Question

What is the derivative of y = x/tanx ?

Answer 1

I'm not sure if it is correct
y = x/tanx
\[\frac{dy}{dx} = \frac{tan x \frac{d}{dx} x - x\frac{d}{dx}tanx}{tan^2x} = \frac{tan x - xsec^2x}{tan^2x}\]
Perhaps, you need to simplify it...

Answer 2

it says the answer is y'= cot(x) -x*csc^2x.....i just wanted to know how i can get the original function to this.

Answer 3

Just simplify it ..... First of all, do you understand the above steps?

Answer 4

not really

Answer 5

how did u get tanx - xsec^2x

Answer 6

\[\frac{d}{dx} x = 1\]So, \[tan x \frac{d}{dx} x = tanx (1) = tanx\]
\[\frac{d}{dx}tanx = sec^2x\]So, \[x\frac{d}{dx}tanx=xsec^2x\]
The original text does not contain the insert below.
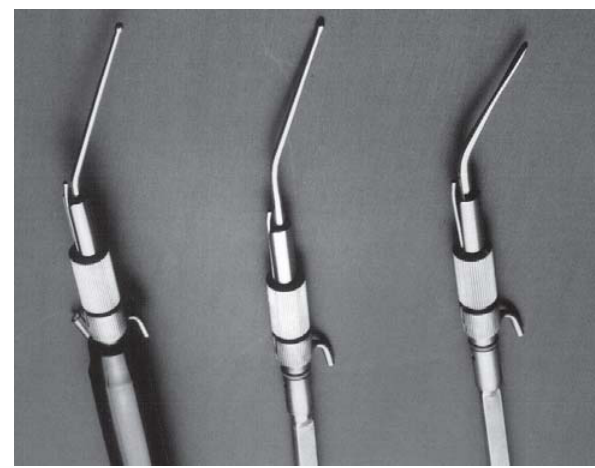
Fig. 2 - Sondas de endarterectomia do aparelho KUE (King Ultrasonic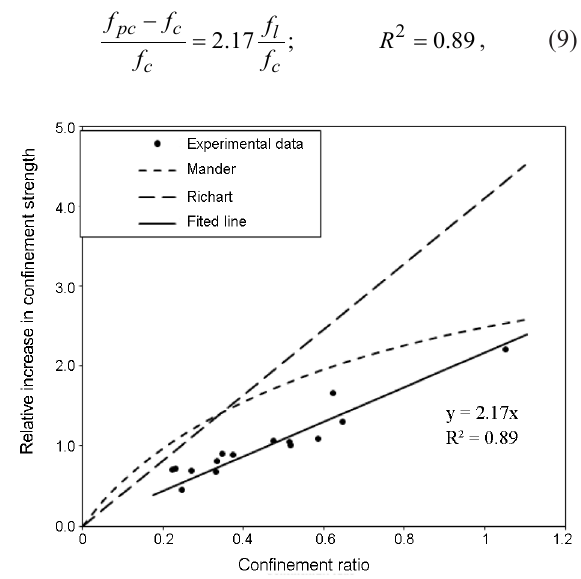
Fig. 4. Relationship of relative increase in confinement strength of NPCFT versus confinement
From the above, you'll get
\[tan x \frac{d}{dx} x - x\frac{d}{dx}tanx = tanx - xsec^2x\]

Answer 7

that makes sense but how would it become y' = cot(x) - x*csc^2x ?

Answer 8

From the first comment, we've got
\[y' = \frac{tan x - xsec^2x}{tan^2x} \]\[y' = \frac{tan x - xsec^2x}{tan^2x} = \frac{tan x }{tan^2x} - \frac{xsec^2x}{tan^2x}\] Can you simplify it?

Note: \[(i) \frac{1}{tanx} = cotx\]\[(ii)secx =\frac{1}{cosx} \]\[(iii) \frac{1}{tanx} = \frac{cosx}{sinx}\]

Answer 9

if 1/tanx = cot x then what does tan^2x equal to ?

Answer 10

nevermind i figured it out ! thank you so much !!!! :)

Answer 11

Sorry that I didn't notice your reply :(
Glad that you've figured it though !!